WHAT YOU ARE ASKED TO DO: Go through the records below from the first line and print each one exactly, stopping after the line that contains "Identify the document". Do not print pictures or anything past that line.

INFORMATION SHOWN:
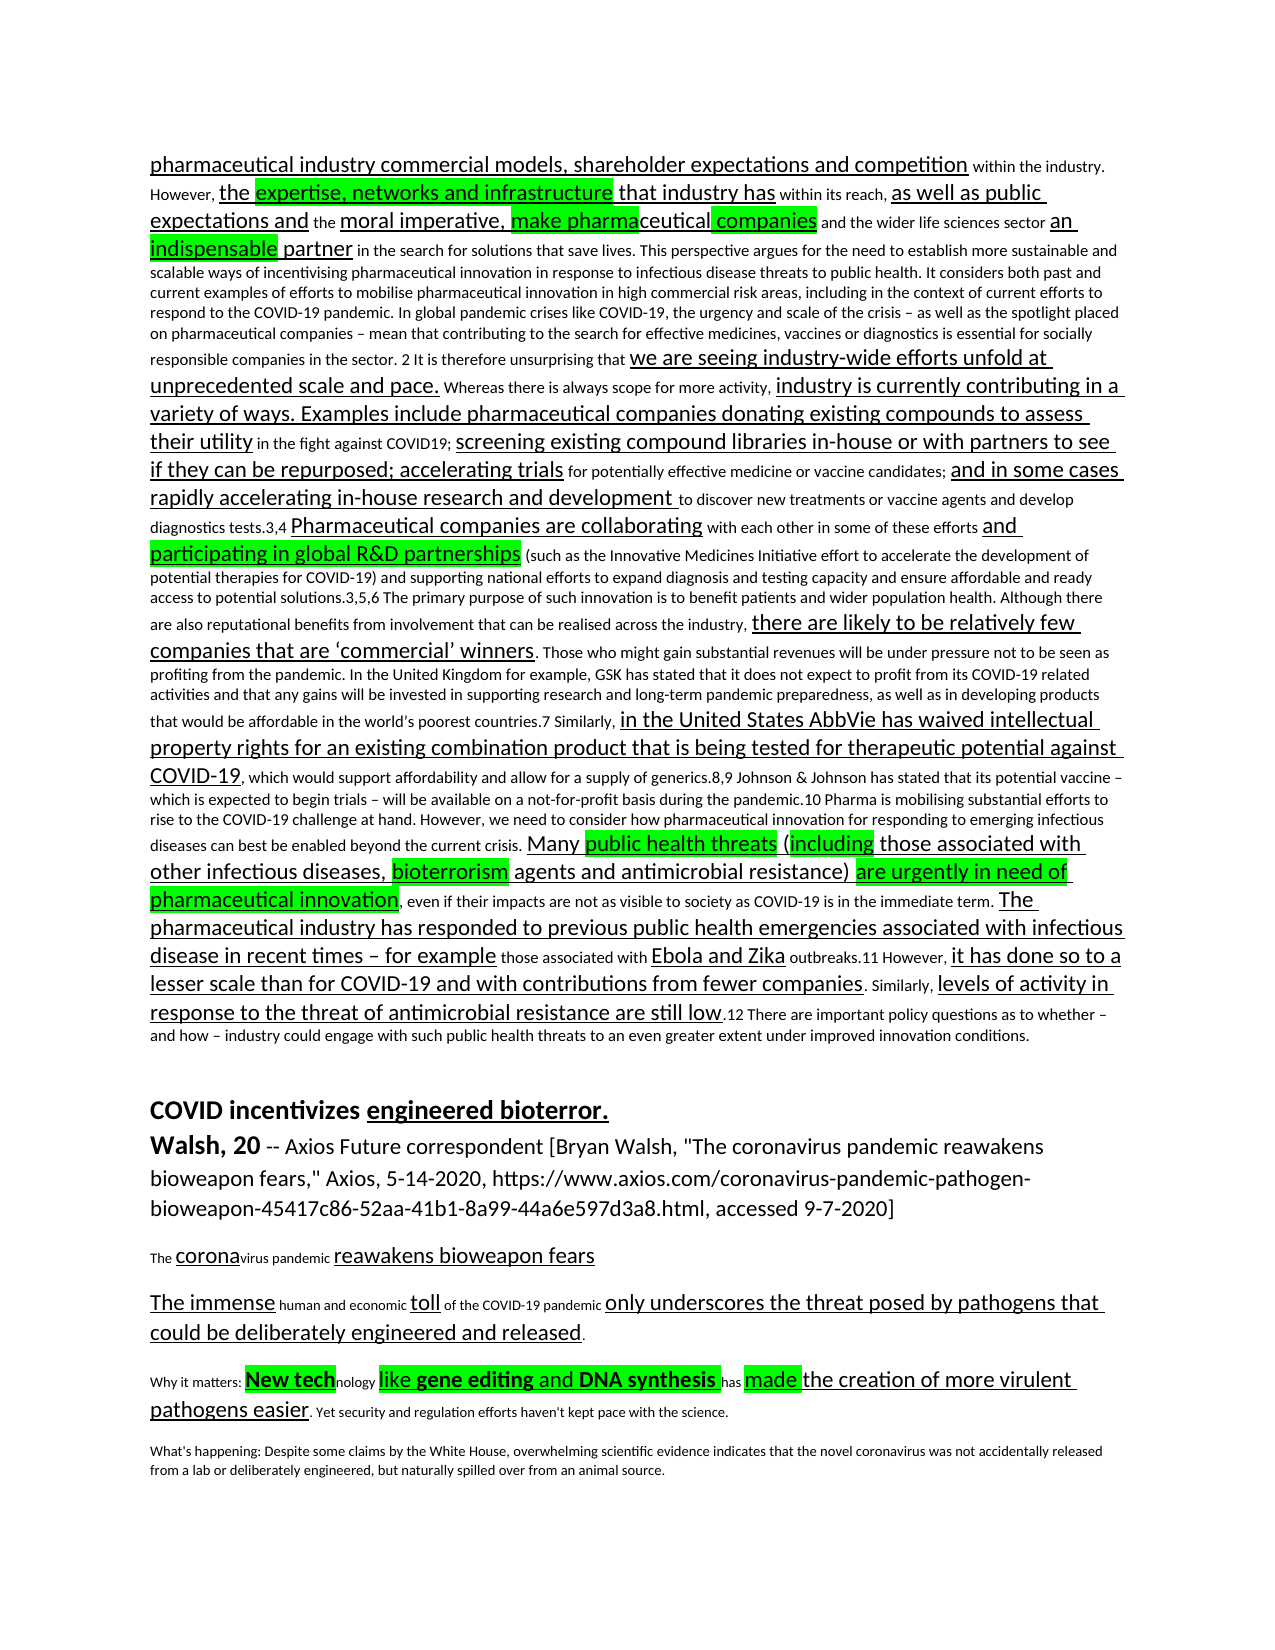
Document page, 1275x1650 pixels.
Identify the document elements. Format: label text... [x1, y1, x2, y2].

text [150, 150, 1125, 938]
text The coronavirus pandemic reawakens bioweapon fears [150, 1241, 1125, 1269]
text COVID incentivizes engineered bioterror. [150, 1093, 1125, 1126]
text Walsh, 20 -- Axios Future correspondent [Bryan Walsh, "The coronavirus pandemic reawakens bioweapon fears," Axios, 5-14-2020, https://www.axios.com/coronavirus-pandemic-pathogen-bioweapon-45417c86-52aa-41b1-8a99-44a6e597d3a8.html, accessed 9-7-2020] [150, 1128, 1125, 1222]
text Why it matters: New technology like gene editing and DNA synthesis has made the creation of more virulent pathogens easier. Yet security and regulation efforts haven't kept pace with the science. [150, 1365, 1125, 1423]
text The immense human and economic toll of the COVID-19 pandemic only underscores the threat posed by pathogens that could be deliberately engineered and released. [150, 1288, 1125, 1346]
text As key actors in the healthcare innovation landscape, pharmaceutical and life sciences companies have been called on to develop medicines, vaccines and diagnostics for pressing public health challenges. The COVID-19 crisis is one such challenge, but there are many others. For example, MERS, SARS, Ebola, Zika and avian and swine flu are also infectious diseases that represent public health threats. Infectious agents such as anthrax, smallpox and tularemia could present threats in a bioterrorism context.1 The general threat to public health that is posed by antimicrobial resistance is also well-recognised as an area in need of pharmaceutical innovation. Innovating in response to these challenges does not always align well with pharmaceutical industry commercial models, shareholder expectations and competition within the industry. However, the expertise, networks and infrastructure that industry has within its reach, as well as public expectations and the moral imperative, make pharmaceutical companies and the wider life sciences sector an indispensable partner in the search for solutions that save lives. This perspective argues for the need to establish more sustainable and scalable ways of incentivising pharmaceutical innovation in response to infectious disease threats to public health. It considers both past and current examples of efforts to mobilise pharmaceutical innovation in high commercial risk areas, including in the context of current efforts to respond to the COVID-19 pandemic. In global pandemic crises like COVID-19, the urgency and scale of the crisis – as well as the spotlight placed on pharmaceutical companies – mean that contributing to the search for effective medicines, vaccines or diagnostics is essential for socially responsible companies in the sector. 2 It is therefore unsurprising that we are seeing industry-wide efforts unfold at unprecedented scale and pace. Whereas there is always scope for more activity, industry is currently contributing in a variety of ways. Examples include pharmaceutical companies donating existing compounds to assess their utility in the fight against COVID19; screening existing compound libraries in-house or with partners to see if they can be repurposed; accelerating trials for potentially effective medicine or vaccine candidates; and in some cases rapidly accelerating in-house research and development to discover new treatments or vaccine agents and develop diagnostics tests.3,4 Pharmaceutical companies are collaborating with each other in some of these efforts and participating in global R&D partnerships (such as the Innovative Medicines Initiative effort to accelerate the development of potential therapies for COVID-19) and supporting national efforts to expand diagnosis and testing capacity and ensure affordable and ready access to potential solutions.3,5,6 The primary purpose of such innovation is to benefit patients and wider population health. Although there are also reputational benefits from involvement that can be realised across the industry, there are likely to be relatively few companies that are ‘commercial’ winners. Those who might gain substantial revenues will be under pressure not to be seen as profiting from the pandemic. In the United Kingdom for example, GSK has stated that it does not expect to profit from its COVID-19 related activities and that any gains will be invested in supporting research and long-term pandemic preparedness, as well as in developing products that would be affordable in the world’s poorest countries.7 Similarly, in the United States AbbVie has waived intellectual property rights for an existing combination product that is being tested for therapeutic potential against COVID-19, which would support affordability and allow for a supply of generics.8,9 Johnson & Johnson has stated that its potential vaccine – which is expected to begin trials – will be available on a not-for-profit basis during the pandemic.10 Pharma is mobilising substantial efforts to rise to the COVID-19 challenge at hand. However, we need to consider how pharmaceutical innovation for responding to emerging infectious diseases can best be enabled beyond the current crisis. Many public health threats (including those associated with other infectious diseases, bioterrorism agents and antimicrobial resistance) are urgently in need of pharmaceutical innovation, even if their impacts are not as visible to society as COVID-19 is in the immediate term. The pharmaceutical industry has responded to previous public health emergencies associated with infectious disease in recent times – for example those associated with Ebola and Zika outbreaks.11 However, it has done so to a lesser scale than for COVID-19 and with contributions from fewer companies. Similarly, levels of activity in response to the threat of antimicrobial resistance are still low.12 There are important policy questions as to whether – and how – industry could engage with such public health threats to an even greater extent under improved innovation conditions. [150, 939, 1125, 1046]
text What's happening: Despite some claims by the White House, overwhelming scientific evidence indicates that the novel coronavirus was not accidentally released from a lab or deliberately engineered, but naturally spilled over from an animal source. [150, 1442, 1125, 1479]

SOLUTION FOR THIS TASK:
Document page, 1275x1650 pixels.
Identify the document elements. Format: label text... [x1, y1, x2, y2].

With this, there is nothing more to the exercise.